The debt will convert into equity at a discount of about 20% to 30% to the eventual initial public offering (IPO) price, Reuters reported, adding that the discount increases after year one if Uber has not gone public. The coupon increases after year four.
The planned debt sale, new funding announced on 4 December, and a previous $1.2bn (£767m, €969m) funding will give Uber more flexibility as to the timing of an IPO, the report added.
Uber on 4 December announced that it had raised $1.2bn in its latest equity funding round.
The financing round valued the firm at $40bn. By comparison, General Motors, America's biggest automaker, commands a $54bn valuation.

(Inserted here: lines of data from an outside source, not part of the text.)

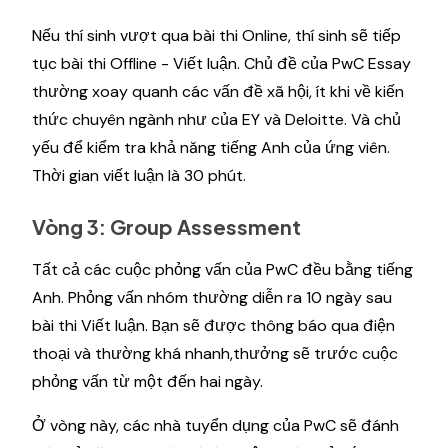
Nếu thí sinh vượt qua bài thi Online, thí sinh sẽ tiếp
tục bài thi Offline - Viết luận. Chủ đề của PwC Essay
thường xoay quanh các vấn đề xã hội, ít khi về kiến
thức chuyên ngành như của EY và Deloitte. Và chủ
yếu để kiểm tra khả năng tiếng Anh của ứng viên.
Thời gian viết luận là 30 phút.
Vòng 3: Group Assessment
Tất cả các cuộc phỏng vấn của PwC đều bằng tiếng
Anh. Phỏng vấn nhóm thường diễn ra 10 ngày sau
bài thi Viết luận. Bạn sẽ được thông báo qua điện
thoại và thường khá nhanh,thưởng sẽ trước cuộc
phỏng vấn từ một đến hai ngày.
Ở vòng này, các nhà tuyển dụng của PwC sẽ đánh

Chief Executive Travis Kalanick, in a blog post on Thursday, did not divulge details on who made the investment. His firm already counts Goldman Sachs and Google Ventures among its investors.
But Kalanick did mention that the funds raise will allow Uber to make "substantial investments, particularly in the Asia Pacific region", and help it generate over 1 million jobs in 2015.
Uber was valued at $18.2bn in June after it raised $1.2bn from investors and mutual funds, including Fidelity Investments, Wellington Management and BlackRock.
In all, Uber has raised over $2.5bn since its inception in 2009.